After finding the line containing "hfov_deg: 57.0" below, please output that line and each following one through the line containing "focal_mm: 31", exactly as written.

=== PROVIDED INFORMATION ===
※ ※ ※

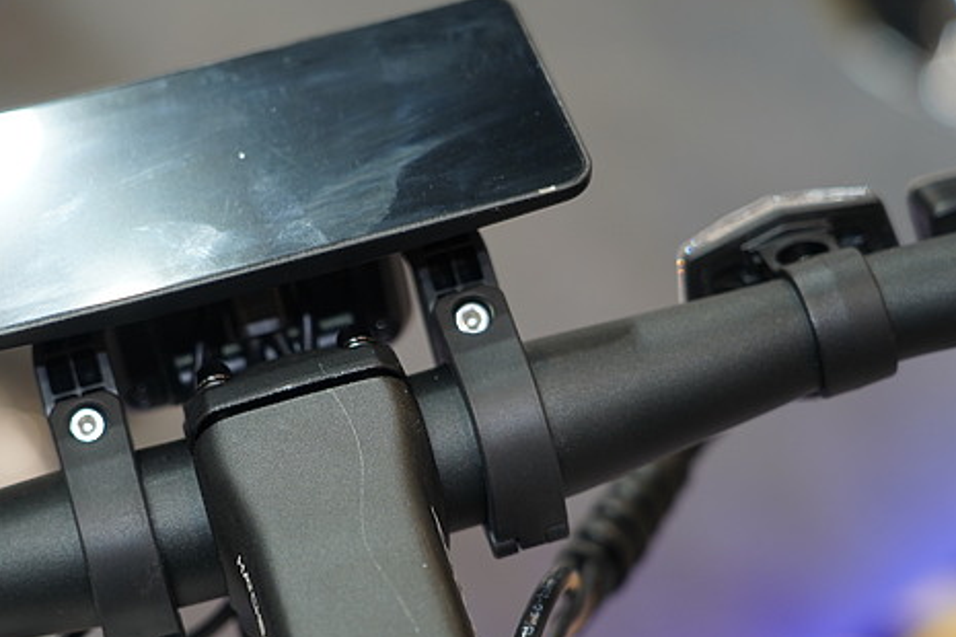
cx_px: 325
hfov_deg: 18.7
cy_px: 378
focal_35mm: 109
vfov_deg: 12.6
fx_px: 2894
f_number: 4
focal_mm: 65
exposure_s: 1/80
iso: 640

※ ※ ※

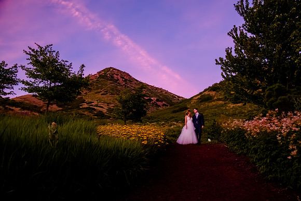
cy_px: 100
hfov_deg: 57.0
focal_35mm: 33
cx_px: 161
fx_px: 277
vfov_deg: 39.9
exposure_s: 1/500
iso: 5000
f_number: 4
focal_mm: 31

※ ※ ※

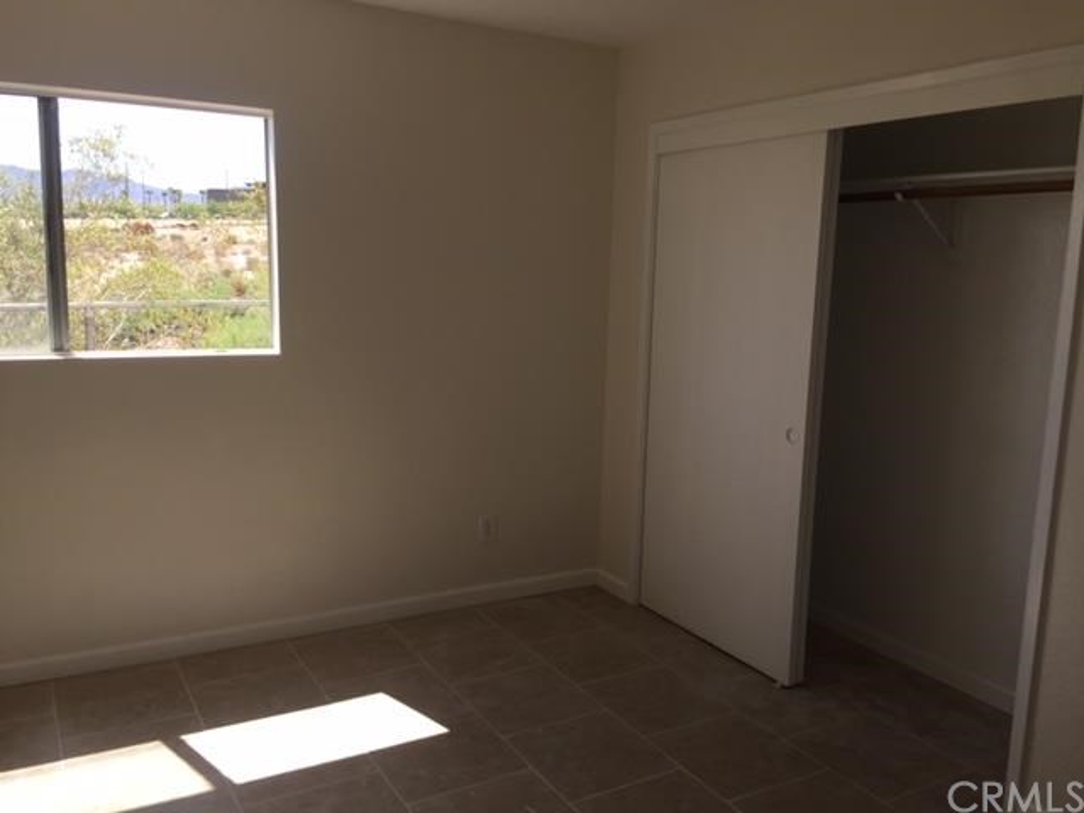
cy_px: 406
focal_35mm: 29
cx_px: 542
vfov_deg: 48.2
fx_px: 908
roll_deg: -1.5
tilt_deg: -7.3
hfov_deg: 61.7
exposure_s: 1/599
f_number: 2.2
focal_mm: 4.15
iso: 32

※ ※ ※

=== FINISHED EXERCISE ===
hfov_deg: 57.0
focal_35mm: 33
cx_px: 161
fx_px: 277
vfov_deg: 39.9
exposure_s: 1/500
iso: 5000
f_number: 4
focal_mm: 31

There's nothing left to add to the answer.